Men Without Women: Stories by Haruki Murakami

My Rating: ★★★☆☆

I’ve considered myself a Murakami fan for years. Back in college, I read Murakami when I was supposed to be reading Hemingway or Dostoevsky for class. I read his books well into the night, when I should have been finishing a term paper. I’ve devoured nearly every book of his in one or two sittings. Murakami’s books reminded me why I loved reading in the first place.

I still have no idea why I’m so drawn to his works. I mean, his novels usually have the same elements – there’s usually some lonely, aimless, middle-aged man who likes jazz/classical music, beer, and women, and then weird mysterious things inexplicably start happening to this guy, and he usually has no choice but to go with the weird flow of things to find out how they’re all connected. I didn’t know I could be into that kind of thing. But when it’s Murakami, I’m on board. 

Anyway, a few months ago I’d just quit my job, and I had no idea what to do next, and I was walking around a mall, wallowing in a good old existential crisis, when I passed by a bookstore and saw this book on the display. I thought, Hey, maybe reading about lonely, aimless, middle-aged men might make me feel better. Misery loves company and all that. Also, I missed Murakami. I’d read almost all of his works available in paperback, and there’s something about his works – maybe the familiarity – that feels comfortable. 

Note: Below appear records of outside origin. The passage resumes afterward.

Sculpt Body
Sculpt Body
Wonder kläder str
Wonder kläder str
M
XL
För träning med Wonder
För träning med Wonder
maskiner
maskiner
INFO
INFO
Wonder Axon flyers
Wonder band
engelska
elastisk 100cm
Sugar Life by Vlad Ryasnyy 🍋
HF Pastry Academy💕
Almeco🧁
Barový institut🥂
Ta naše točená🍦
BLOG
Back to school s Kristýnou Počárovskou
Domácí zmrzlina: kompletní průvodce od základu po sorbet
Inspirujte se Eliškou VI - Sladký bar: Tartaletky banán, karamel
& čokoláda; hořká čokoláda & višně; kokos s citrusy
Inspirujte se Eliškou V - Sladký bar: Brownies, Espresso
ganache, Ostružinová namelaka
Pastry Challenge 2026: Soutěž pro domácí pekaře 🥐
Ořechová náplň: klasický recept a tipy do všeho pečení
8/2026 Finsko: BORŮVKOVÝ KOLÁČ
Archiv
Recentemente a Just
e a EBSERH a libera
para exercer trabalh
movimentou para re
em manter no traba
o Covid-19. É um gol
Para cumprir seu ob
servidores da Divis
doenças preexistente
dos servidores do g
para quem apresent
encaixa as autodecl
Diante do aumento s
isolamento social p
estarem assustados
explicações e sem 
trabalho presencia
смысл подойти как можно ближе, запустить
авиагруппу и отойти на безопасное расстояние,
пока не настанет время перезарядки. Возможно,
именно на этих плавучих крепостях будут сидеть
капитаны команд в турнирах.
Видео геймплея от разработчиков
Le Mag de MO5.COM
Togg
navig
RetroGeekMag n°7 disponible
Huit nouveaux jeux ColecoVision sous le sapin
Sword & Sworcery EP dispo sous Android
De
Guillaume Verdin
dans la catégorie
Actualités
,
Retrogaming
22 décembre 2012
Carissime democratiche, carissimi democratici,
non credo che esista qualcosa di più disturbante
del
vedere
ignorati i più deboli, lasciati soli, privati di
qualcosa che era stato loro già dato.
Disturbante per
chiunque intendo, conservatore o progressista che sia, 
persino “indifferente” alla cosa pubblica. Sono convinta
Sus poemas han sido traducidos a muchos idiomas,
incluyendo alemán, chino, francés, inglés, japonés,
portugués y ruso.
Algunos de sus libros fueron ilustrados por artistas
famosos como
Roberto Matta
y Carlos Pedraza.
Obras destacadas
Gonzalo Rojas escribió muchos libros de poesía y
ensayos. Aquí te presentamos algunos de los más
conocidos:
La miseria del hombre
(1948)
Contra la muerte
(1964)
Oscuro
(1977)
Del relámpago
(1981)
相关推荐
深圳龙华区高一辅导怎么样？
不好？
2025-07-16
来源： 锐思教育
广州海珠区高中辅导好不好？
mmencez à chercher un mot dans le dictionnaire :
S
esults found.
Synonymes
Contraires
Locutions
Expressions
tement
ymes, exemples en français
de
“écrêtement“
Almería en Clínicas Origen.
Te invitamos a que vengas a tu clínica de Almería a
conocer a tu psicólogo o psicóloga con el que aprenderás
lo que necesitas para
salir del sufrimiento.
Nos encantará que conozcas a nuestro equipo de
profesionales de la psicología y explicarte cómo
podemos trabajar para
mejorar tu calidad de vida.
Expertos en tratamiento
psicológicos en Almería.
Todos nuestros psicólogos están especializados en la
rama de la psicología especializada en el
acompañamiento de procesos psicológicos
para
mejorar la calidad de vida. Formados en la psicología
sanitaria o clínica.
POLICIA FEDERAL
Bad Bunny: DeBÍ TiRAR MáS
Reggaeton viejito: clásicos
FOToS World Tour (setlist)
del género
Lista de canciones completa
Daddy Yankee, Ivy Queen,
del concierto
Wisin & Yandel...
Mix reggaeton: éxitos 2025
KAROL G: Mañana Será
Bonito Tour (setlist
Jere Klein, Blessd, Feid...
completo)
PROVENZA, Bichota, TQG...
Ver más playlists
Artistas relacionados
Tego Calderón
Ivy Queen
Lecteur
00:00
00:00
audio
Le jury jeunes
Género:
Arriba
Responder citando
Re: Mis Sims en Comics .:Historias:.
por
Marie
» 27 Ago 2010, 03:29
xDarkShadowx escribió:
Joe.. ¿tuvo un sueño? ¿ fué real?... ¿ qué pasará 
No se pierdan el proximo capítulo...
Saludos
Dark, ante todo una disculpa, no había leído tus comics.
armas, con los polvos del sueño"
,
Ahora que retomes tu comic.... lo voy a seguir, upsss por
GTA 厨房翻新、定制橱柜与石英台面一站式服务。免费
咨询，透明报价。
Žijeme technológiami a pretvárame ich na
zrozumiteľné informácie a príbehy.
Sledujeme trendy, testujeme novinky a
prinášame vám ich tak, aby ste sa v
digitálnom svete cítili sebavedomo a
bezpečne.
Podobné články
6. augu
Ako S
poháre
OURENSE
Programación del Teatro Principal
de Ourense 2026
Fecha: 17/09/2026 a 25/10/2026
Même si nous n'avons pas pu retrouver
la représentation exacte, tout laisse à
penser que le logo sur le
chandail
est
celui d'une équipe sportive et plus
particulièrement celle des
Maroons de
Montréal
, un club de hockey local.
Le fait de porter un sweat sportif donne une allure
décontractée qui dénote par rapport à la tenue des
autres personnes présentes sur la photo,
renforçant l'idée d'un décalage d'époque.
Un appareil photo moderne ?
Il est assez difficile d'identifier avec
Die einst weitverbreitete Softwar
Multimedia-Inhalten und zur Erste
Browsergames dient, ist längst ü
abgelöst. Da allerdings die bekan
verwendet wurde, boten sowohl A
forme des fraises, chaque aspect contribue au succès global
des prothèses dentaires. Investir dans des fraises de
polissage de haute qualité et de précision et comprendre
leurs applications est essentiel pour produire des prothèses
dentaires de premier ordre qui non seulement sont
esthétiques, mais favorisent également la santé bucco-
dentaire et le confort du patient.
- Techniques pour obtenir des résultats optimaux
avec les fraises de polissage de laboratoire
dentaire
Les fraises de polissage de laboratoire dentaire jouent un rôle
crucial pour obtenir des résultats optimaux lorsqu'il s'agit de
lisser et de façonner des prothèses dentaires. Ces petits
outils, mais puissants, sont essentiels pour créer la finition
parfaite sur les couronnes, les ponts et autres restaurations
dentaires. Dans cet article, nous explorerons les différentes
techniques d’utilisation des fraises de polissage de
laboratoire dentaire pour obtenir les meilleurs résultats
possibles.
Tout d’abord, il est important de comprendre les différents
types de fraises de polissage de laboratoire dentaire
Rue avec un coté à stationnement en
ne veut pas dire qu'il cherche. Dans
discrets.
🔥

Out of all the stories, “Yesterday” was my favorite, because it hit all the right “Murakami” notes. The loneliness, the nostalgia, the sense of loss, the irreversibility of time. The inexplicable disparity between past and present. The story shifts between past and present, and tells about the brief friendship between the protagonist and Kitaru, who’s eccentric and who rebels against societal norms. The story builds a picture of their friendship, how the friendship shifts subtly when Erika, Kitaru’s girlfriend, comes into the picture, and how they just eventually lose touch over time. Even if the collection is titled Men Without Women, it seems like this particular story is the only one that doesn’t really revolve around the presence or absence of a relationship with a woman. I felt the focal relationship was the friendship, and the past that their friendship symbolized. There are periods in our lives when we spend most of our time with one person or with a few people in particular, so much so that when we recall that time, we inevitably recall it with those people in mind. And the recollection becomes bittersweet when we realize that we can’t reconstruct that relationship we had with them now, in the present time, as it was before. That’s how I felt about this story. 

Other than “Yesterday”, though, the other stories in this collection were forgettable, at least for me. I skimmed through the first story, “Drive My Car,” and the last two stories. After I read the entire book, I realized that I was feeling uneasy about the whole theme of “men without women”. The underlying idea is that men are somehow less without women, and women “complete” men – women are cast in the role of being the healers of men’s emotional lives. I don’t think Murakami excels at writing female characters, but I felt the flimsiness and one-dimensionality of his female characters was particularly glaring in this collection. 

So, 3 stars. “Yesterday” was exactly what I needed to read at the time, and the ending of “Kino” did make me think. But it’s not Murakami’s best, and not one of his works that I’d reread.